Вода в лодке!
Хоть она осталась такой же, как и была, — спокойной и почти черной. Собственное отражение кажется мне нечетким и каким-то расплывчатым; я не могу сосредоточиться, не могу сфокусироваться, не могу унять бешено колотящееся сердце. Господи, сделай так, чтобы я увидела в этом подобии зеркала Флоранс Карала без всякого грима! Или хотя бы Джоди Фостер, загримированную под героиню фильма «Птицы». Или чтобы я осталась сама собой: не постаревшей ни на минуту, не покрытой ржавчиной, не выцветшей и не потрескавшейся, как кожа на руле. Сделай так, Господи, пожалуйста! Дева Мария, рог favor!..[36]
Они меня услышали, эти двое; с моим лицом ровным счетом ничего не случилось, ничего. Оно — такое же, как всегда: лицо двадцатипятилетней девушки. Очень и очень неглупой (по утверждению многих), красивой (по утверждению почти всех), амбициозной, не лишенной бизнес-способностей, и твердой, как кремень (по утверждению всех без исключения). Мне просто нужно выбрать, какая черта мне необходима сейчас больше всего, чтобы справиться с происходящим.
Я выбираю сразу две: ум и твердость.
Твердость поможет мне разложить ситуацию на составляющие, а ум — собрать составляющие в новой последовательности и посмотреть, что из этого получилось.
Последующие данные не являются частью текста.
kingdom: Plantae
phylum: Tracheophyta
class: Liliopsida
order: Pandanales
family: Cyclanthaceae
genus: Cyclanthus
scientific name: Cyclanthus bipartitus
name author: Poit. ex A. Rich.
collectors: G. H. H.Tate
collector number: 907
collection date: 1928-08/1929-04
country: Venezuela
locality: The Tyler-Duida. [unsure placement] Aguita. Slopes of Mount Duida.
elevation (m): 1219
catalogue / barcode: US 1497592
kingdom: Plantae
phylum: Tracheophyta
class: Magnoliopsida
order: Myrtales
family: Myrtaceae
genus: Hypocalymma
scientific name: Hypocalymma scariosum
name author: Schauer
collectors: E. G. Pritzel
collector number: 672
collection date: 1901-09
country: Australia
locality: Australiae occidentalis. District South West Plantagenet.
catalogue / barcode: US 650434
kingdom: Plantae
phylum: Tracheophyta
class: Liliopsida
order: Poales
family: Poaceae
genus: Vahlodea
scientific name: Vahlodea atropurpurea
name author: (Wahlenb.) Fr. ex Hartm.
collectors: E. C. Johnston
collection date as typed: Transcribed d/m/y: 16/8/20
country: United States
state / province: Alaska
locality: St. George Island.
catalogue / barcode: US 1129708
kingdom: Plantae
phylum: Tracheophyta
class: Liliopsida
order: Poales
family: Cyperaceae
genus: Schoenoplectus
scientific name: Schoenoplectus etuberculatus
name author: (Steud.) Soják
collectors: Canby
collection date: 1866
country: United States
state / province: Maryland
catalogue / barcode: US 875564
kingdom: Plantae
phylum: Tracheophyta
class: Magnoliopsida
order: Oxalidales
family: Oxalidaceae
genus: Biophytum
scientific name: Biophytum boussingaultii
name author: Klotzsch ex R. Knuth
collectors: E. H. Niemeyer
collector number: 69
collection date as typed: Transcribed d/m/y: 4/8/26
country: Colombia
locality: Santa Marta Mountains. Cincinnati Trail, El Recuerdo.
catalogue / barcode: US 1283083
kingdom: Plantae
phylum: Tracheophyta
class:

Солнце чуть сдвинулось, на небе появилась пара облаков, волны шумят так же, как и шумели. А на ветер даже не стоит обращать внимание: на Талего он всегда переменчив. Что же такого я сказала, подняв лицо вверх и обратившись ко всем стихиям сразу?
Прощай, Талего, гребаный остров!!!
Не стоило, ох, не стоило озвучивать эти мысли…
Я стою у лодки, с которой ничего не произошло. И смотрю на катер глазами, с которыми ничего не произошло. Все плохо только с ним. Я не видела его со стороны, когда случилась эта грандиозная подмена, но наверняка он был красив. Теперь же — выглядит просто отвратительно: истрепанные борта неопределенного цвета и проржавевший винт без одной лопасти. Это почти точная копия катера, врытого в землю у пристани, не хватает только камней.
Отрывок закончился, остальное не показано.